This page gives you the technical details of how we took photos of a hunting cheetah trying to bring down a young Topi. We used Canon professional cameras with professional lenses to get these shots. If you are contemplating a trip anywhere in the world where you want to get high quality photos its nice to get access to this type of equipment. Most people cannot rationalize spending $4500 for a camera and $5000 for a lens, so try to make friends with someone that is willing to share with you. Now all you have to worry about is lugging all this stuff around.
We have a page that gives you more information on our cameras and lenses.
Our day started uneventfully. We came across this cheetah in the early morning and just watched her for a while (our guide said it was a female because it was solitary).
In a short time she went on the alert
And started stalking something
Our guide noticed a Topi mother and calf in the distance, and positioned us in what he thought would be optimum for photography. Now all we had to do was wait with crossed fingers as the Topi neared. Unfortunately, through no fault of the guide, our position was not optimum, and it did affect our outcome.
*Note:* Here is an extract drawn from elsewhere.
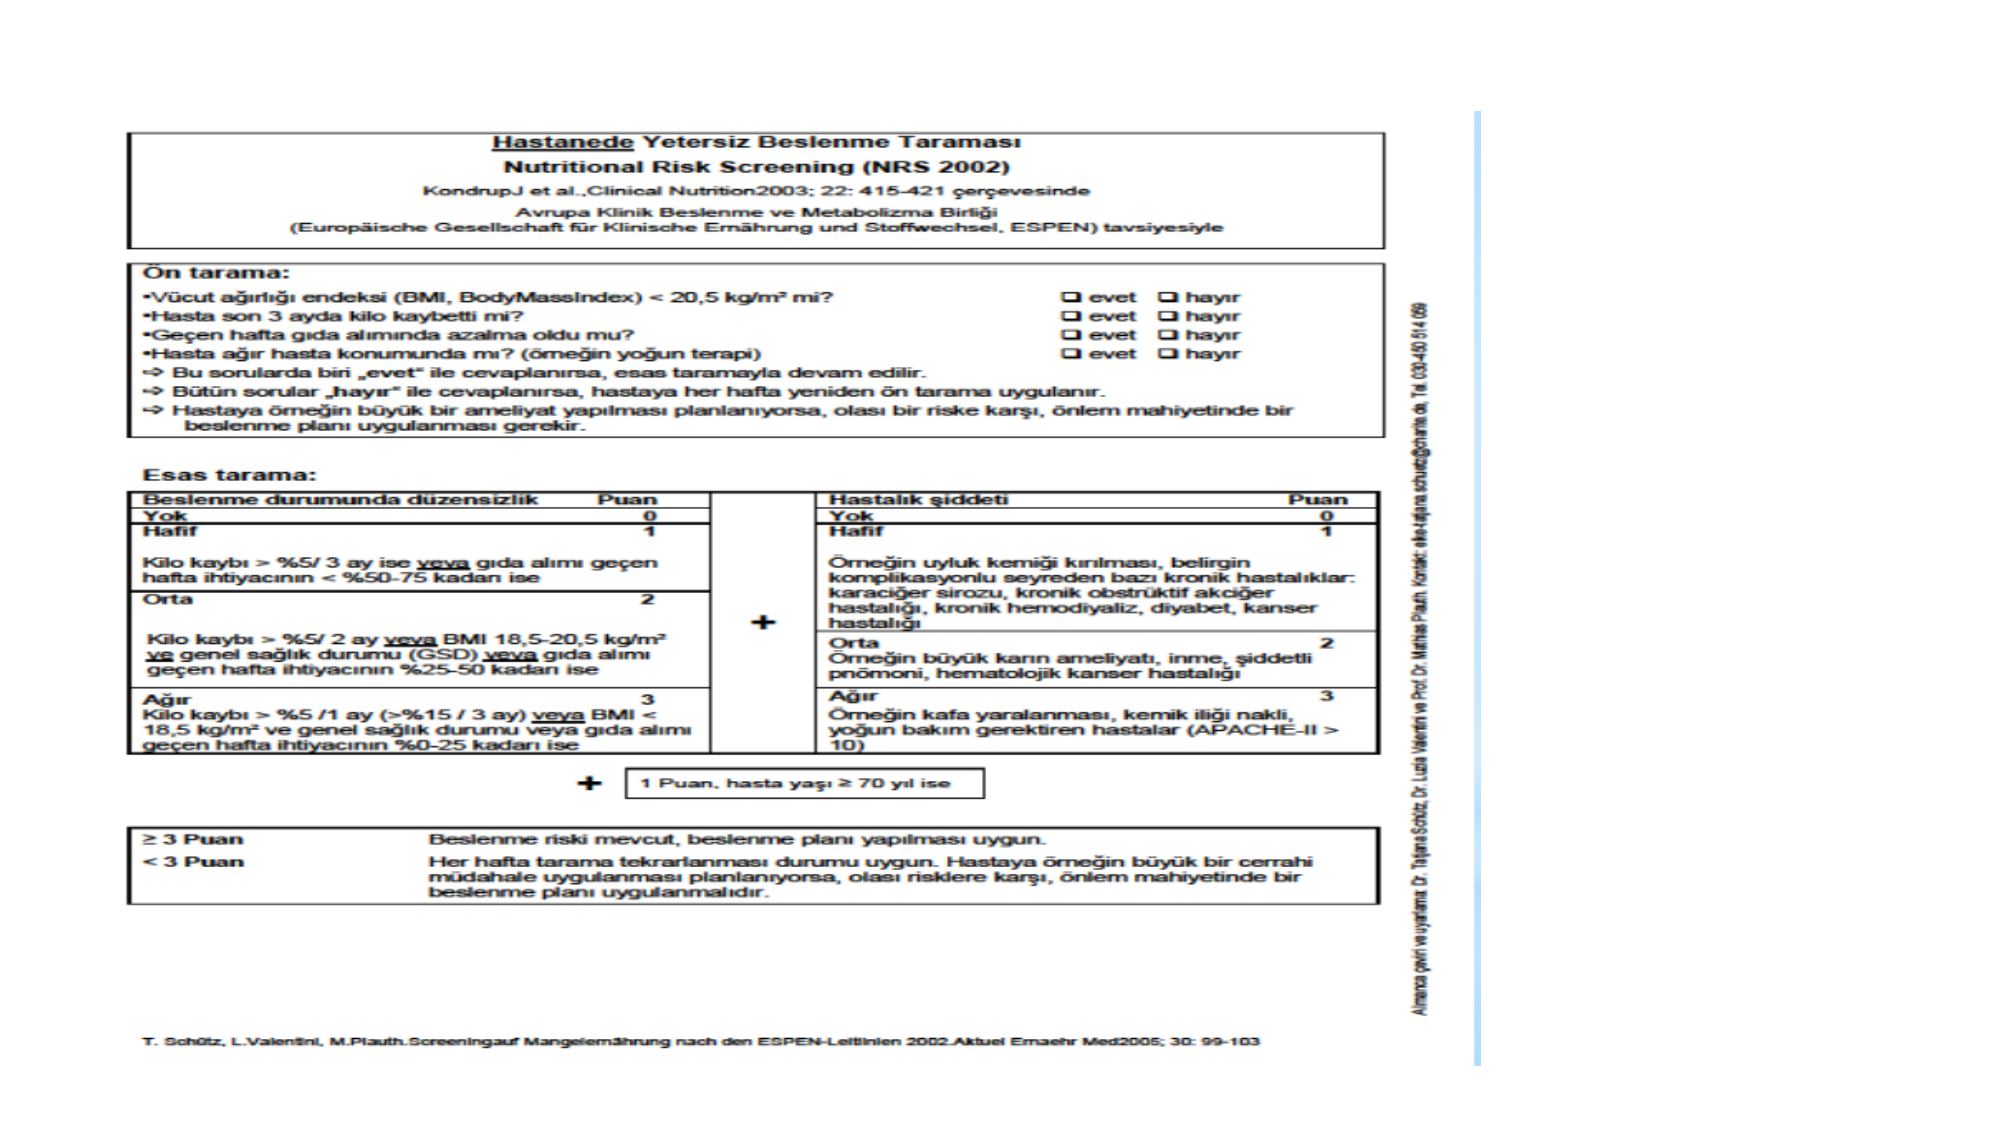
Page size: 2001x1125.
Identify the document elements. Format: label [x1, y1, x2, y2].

In this photo Carly has the Canon Mark II N and Sean has the Canon 5D. Carly was assigned to stay with the cheetah, Sean with the Topi. Both of these animals are off the screen on the far right. It was as close as we could get without interfering with the cheetah.
I set each camera as follows:Carly was using the Mark II N that shoots up to 8.5 pictures per second. She also had the Canon 70-200 mm f/2.8 IS lens. I set the camera for spot metering, and set the ISO at 400 to give a fast shutter speed on this sunny day. The camera was set on aperture priority with an f-stop of f/4, which gave us a shutter speed of 1/2000th of a second. I decided this was fast enough to get good photos of the cheetah when she sprinted. I set the aperture at f/4 because in prior work with this lens it gave me the best photos at this aperture. Also, for both cameras, an ISO of 400 gives us a relatively noise free photo in case we want to print it out in large size.
I set the lens at its maximum focal length of 200 mm. Even though that is equivalent to 4X it was really not enough to get a real closeup as the cheetah sprinted. We had no other choice because we could not get any closer according to our guide and we needed the bigger lens to shoot the Topi since it was further away.
Sean had the 5D, which only shoots 3 pictures per second, although each picture is 12 megapixel in size. Since the Topi was further from us than the cheetah, the frame rate might not be so critical. I set his ISO at 400 also, with an f-stop of f/5.6. He was also spot metering in aperture priority. These settings gave us a shutter speed of 1/1600th of a second. I used this aperture because this lens seemed to shoot best at this aperture, and in doing so I got a fast enough shutter speed to keep up with a running Topi. The lens was the Canon 500 mm f/4 IS, which gives us the equivalent of 10X. Since the the Topi was furthest away from us I thought it appropriate that Sean had the more powerful lens and the camera that was slower. Sean used the beanbag for additional stability, a crucial aspect of photography when using a lens of this power
Next I told them not to move, breathe, or even think about going to the bathroom, keep focused continually on their subject, and shoot only when I said to. The chances of seeing somethng like this again are slim, so we do not want to pass up this potential opportunity. Hopefully the cheetah will go on the offensive. Lets see how they did….
Her lens just did not have the power to keep up with the cheetah as she accelerated, so the cheetah rapidly move too far away for any details. This is not surprising when you consider how fast she can accelerate.
Sean did great, kept his focus locked on the Topi, and pulled the trigger when I told him. I am glad he had the more powerful lens.
So, did she get it or not?
This is the cheetah moments later. She did not get the Topi calf. Our guide said it was because she was not that hungry and did not sprint at full speed. It was also because the Topi mother stayed between her calf and the cheetah. In essence, the cheetah was testing them to see if it could make an easy kill.